In recent years, I’ve discovered a freedom to move away from confining structures, such as correct perspective and size proportion, in favor of surreal elements typically found in Magic Realism and expressed earlier through symbolism in medieval art. My ideas and images are typically conceived and fully worked out in my mind before making their way to the woodblock. There’s a slow, meditative process to printmaking that appeals to my temperament and allows the act itself to be prayer. The word of the mystic, poet, and saint allows me an opportunity to explore various aspects of spirituality through image and typography.

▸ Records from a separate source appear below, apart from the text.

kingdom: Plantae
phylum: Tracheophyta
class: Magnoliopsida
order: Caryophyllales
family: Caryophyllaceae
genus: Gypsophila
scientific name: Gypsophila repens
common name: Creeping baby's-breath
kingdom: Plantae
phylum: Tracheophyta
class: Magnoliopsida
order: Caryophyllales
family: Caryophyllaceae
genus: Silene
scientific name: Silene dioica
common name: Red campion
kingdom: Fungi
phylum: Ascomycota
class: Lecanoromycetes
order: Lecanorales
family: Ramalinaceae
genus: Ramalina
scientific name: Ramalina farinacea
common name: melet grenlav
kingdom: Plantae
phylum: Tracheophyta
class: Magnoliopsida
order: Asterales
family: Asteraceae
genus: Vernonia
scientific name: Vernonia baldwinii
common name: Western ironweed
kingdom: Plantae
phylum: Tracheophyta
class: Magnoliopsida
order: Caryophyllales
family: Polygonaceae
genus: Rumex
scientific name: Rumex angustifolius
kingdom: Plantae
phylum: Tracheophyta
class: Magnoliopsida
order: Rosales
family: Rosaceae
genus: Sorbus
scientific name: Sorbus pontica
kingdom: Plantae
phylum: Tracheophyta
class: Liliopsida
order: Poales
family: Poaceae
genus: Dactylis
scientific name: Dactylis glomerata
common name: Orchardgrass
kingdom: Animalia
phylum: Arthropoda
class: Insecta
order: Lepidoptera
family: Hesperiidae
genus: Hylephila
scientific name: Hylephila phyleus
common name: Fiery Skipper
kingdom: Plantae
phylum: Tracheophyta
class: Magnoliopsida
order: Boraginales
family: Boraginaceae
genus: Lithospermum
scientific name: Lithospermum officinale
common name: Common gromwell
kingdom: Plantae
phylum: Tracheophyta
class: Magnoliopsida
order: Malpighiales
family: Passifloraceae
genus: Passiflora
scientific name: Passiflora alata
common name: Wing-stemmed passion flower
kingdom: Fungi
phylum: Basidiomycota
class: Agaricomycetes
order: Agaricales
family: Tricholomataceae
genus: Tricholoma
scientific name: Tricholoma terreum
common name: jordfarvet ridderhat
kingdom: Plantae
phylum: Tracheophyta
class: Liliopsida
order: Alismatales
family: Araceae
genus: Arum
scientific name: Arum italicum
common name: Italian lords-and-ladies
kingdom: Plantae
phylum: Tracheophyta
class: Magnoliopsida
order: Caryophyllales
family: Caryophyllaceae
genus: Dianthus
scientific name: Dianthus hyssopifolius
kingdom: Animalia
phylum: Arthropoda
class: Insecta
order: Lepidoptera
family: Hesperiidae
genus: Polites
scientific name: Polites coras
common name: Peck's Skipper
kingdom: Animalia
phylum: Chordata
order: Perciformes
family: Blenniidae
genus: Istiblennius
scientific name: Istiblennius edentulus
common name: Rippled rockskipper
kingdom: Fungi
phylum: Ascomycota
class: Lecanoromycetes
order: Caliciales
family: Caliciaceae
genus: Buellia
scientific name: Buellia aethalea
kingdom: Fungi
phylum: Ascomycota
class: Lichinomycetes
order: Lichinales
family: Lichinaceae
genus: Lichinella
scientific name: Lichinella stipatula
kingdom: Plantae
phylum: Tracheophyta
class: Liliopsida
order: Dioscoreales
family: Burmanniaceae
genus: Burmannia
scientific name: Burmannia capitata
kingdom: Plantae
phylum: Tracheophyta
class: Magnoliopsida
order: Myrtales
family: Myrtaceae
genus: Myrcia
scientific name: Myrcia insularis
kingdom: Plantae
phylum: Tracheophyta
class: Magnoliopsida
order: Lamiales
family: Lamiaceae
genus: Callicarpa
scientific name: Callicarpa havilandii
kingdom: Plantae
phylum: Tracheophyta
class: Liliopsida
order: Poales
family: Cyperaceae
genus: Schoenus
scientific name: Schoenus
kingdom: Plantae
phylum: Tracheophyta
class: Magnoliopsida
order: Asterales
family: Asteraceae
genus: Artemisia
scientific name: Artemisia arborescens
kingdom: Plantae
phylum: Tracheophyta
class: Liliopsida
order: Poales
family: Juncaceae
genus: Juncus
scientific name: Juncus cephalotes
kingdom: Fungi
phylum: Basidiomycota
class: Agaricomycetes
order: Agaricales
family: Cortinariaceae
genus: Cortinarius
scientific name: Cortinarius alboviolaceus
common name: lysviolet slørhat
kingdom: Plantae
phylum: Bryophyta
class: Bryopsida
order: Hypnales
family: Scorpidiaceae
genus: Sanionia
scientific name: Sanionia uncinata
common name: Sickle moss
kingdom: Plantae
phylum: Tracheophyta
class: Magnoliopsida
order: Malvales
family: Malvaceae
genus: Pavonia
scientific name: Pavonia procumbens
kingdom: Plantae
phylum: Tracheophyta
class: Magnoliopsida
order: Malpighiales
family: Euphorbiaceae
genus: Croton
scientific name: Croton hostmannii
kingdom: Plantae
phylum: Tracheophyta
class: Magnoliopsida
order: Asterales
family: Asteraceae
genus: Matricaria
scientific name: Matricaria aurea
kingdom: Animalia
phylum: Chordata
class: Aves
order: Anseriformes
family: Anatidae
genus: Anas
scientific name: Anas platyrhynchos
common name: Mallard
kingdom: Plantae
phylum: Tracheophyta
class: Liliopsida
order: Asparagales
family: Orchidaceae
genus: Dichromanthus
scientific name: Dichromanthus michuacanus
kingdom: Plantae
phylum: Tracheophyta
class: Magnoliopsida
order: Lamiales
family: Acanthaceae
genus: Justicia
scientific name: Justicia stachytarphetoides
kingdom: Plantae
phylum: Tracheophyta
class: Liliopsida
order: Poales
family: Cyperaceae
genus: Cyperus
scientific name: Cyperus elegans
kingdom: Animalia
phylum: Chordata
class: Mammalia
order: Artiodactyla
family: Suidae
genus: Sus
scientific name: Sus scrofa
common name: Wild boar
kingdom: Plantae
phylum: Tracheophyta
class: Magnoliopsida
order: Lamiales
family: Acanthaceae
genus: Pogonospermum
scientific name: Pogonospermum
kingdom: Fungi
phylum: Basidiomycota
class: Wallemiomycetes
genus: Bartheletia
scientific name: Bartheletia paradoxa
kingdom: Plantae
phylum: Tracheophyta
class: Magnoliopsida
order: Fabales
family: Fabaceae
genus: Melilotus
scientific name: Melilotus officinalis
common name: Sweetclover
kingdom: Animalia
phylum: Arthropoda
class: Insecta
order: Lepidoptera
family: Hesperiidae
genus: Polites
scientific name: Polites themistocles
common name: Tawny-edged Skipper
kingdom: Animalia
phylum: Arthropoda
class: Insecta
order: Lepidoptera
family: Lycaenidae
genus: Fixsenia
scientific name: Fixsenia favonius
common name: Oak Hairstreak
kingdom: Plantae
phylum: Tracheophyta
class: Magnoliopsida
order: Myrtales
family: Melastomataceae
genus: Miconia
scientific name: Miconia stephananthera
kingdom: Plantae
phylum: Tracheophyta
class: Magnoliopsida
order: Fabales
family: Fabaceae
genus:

My process is simply to sketch out my ideas, transfer them backwards to a block of wood or other material, carve away the negative space, ink the surface, and then, after choosing a paper, hand-pull both through my antique proof press. The various colors are applied through multiple carved blocks, via a “reduction block” method where the same block is carved and printed multiple times, or through “hand tinting” with transparent watercolor pigments over oil-based inks.